Instructions:
1. Sum up the theater review below in two sentences.
2. In the theater review below, turn the paragraph that begins "It will be a while" into a short bulleted list that keeps its main facts.

Quoted text:
--------------------------------------------------

Creditors – & – Miss Julie – ★★★★
By August Strindberg in new versions by Howard Brenton. A co-production with Theatre by the Lake and Jermyn Street Theatre
venue: Jermyn Street Theatre, 16b Jermyn Street, London SW1Y 6ST
 

Creditors. Photo: Robert Day

★★★★

This pair of 90-minute three-handers in repertory, both dating from 1888, form a Strindberg double bill. A quartet of actors play six roles. I saw the two shows back to back: a matinee of Creditorsfollowed by Miss Julie in the evening.

The most striking thing is how well and how naturalistically these four actors – under Tom Littler’s direction – play off each other in Jermyn Street Theatre’s intimate performance space.

It will be a while, for example, before I forget David Sturzaker as Gustaf in Creditors watching with feigned impassivity as Dorothea Myer-Bennett as Tekla howls impotently as her husband (James Sheldon) dies on the floor. Sturzaker’s Gustaf has deliberately destroyed both the others. Now he stands unnaturally still. Only the blinking of his eyes hints at his thoughts. It’s a fine performance from an excellent actor. It’s unusual too to see an actor mopping real tears at curtain call but it’s what Myer-Bennett has to do here. Her Tekla is brittle, amusing, risk-taking and, eventually, utterly distraught.

Both plays are co-produced with Theatre by the Lake where they ran earlier this year and this production of Miss Julie, now further developed but only marginally, had a run at Jermyn Street last year. Seeing it again immediately after Creditors places it in a different context.

It is always interesting, for instance, to see actors in two different roles which is what you get here with Sheldon and Myer-Bennett who play Jean and Kristin respectively in the second play. And their versatility and range are a real joy. Sheldon is a vulnerable, easily manipulated, gullible sculptor in Creditors and then the ruthlessly self-interested servant, Jean in Miss Julie. Together these two roles are a huge undertaking but Sheldon meets the challenge head-on with charismatic conviction and lots of colour. Myer Bennett gives us a Kristin who is assured, dignified, affectionate and knowing in great contrast to her earlier Tekla.

--------------------------------------------------

Spatial reasoning records:
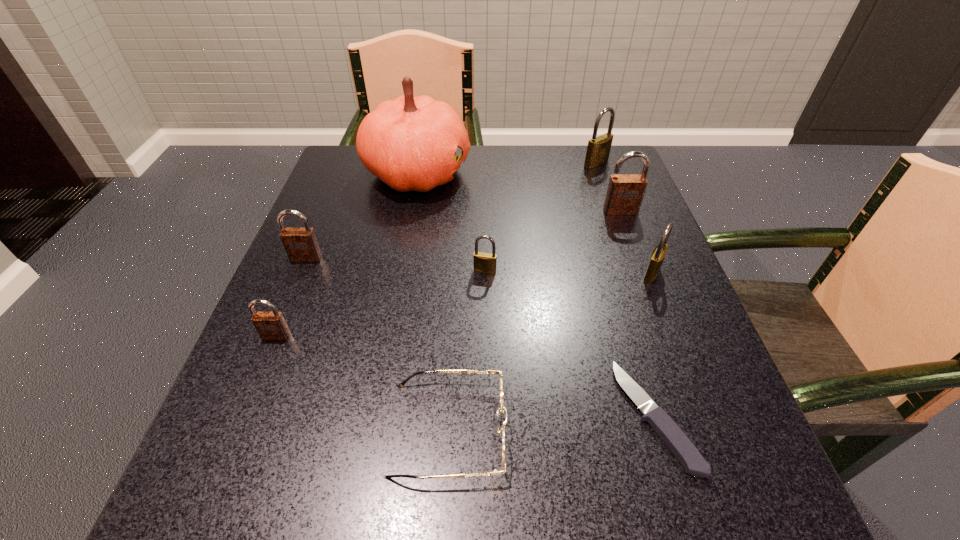
Locate an element on the screen. The height and width of the screenshot is (540, 960). steak knife at the right edge is located at coordinates (679, 444).

What are the coordinates of `object present at the far left corner` in the screenshot? It's located at (410, 143).

At what (x,y) coordinates should I click in order to perform the action: click on object that is positioned at the far right corner. Please return your answer as a coordinate pair (x, y). Looking at the image, I should click on (598, 150).

Image resolution: width=960 pixels, height=540 pixels. Find the location of `object at the near right corner`. object at the near right corner is located at coordinates (679, 444).

In the image, there is a desktop. Where is `free region at the far edge`? free region at the far edge is located at coordinates (509, 171).

In the image, there is a desktop. Where is `free space at the near edge`? free space at the near edge is located at coordinates (424, 493).

This screenshot has width=960, height=540. I want to click on free space at the left edge of the desktop, so pos(291,397).

At what (x,y) coordinates should I click in order to perform the action: click on free space at the right edge. Please return your answer as a coordinate pair (x, y). The image size is (960, 540). Looking at the image, I should click on (603, 218).

In the image, there is a desktop. Where is `vacant area at the far left corner`? This screenshot has height=540, width=960. vacant area at the far left corner is located at coordinates (328, 191).

At what (x,y) coordinates should I click in order to perform the action: click on free location at the near left corner. Please return your answer as a coordinate pair (x, y). Looking at the image, I should click on (305, 490).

--------------------------------------------------

Task responses:
1. The review covers a Strindberg double bill of Creditors and Miss Julie at Jermyn Street Theatre, in which four actors play six roles under Tom Littler's direction. It praises how naturally the cast play off each other, singling out David Sturzaker's Gustaf, Dorothea Myer-Bennett's contrasting Tekla and Kristin, and James Sheldon's two very different roles.

2.
- David Sturzaker plays Gustaf in Creditors.
- Gustaf watches with feigned impassivity as Tekla (Dorothea Myer-Bennett) howls impotently while her husband (James Sheldon) dies on the floor.
- Gustaf has deliberately destroyed both of the others, and he stands unnaturally still, with only his blinking hinting at his thoughts.
- The reviewer calls this a fine performance from an excellent actor.
- Myer-Bennett is still mopping real tears at curtain call.
- Her Tekla is brittle, amusing, risk-taking and finally utterly distraught.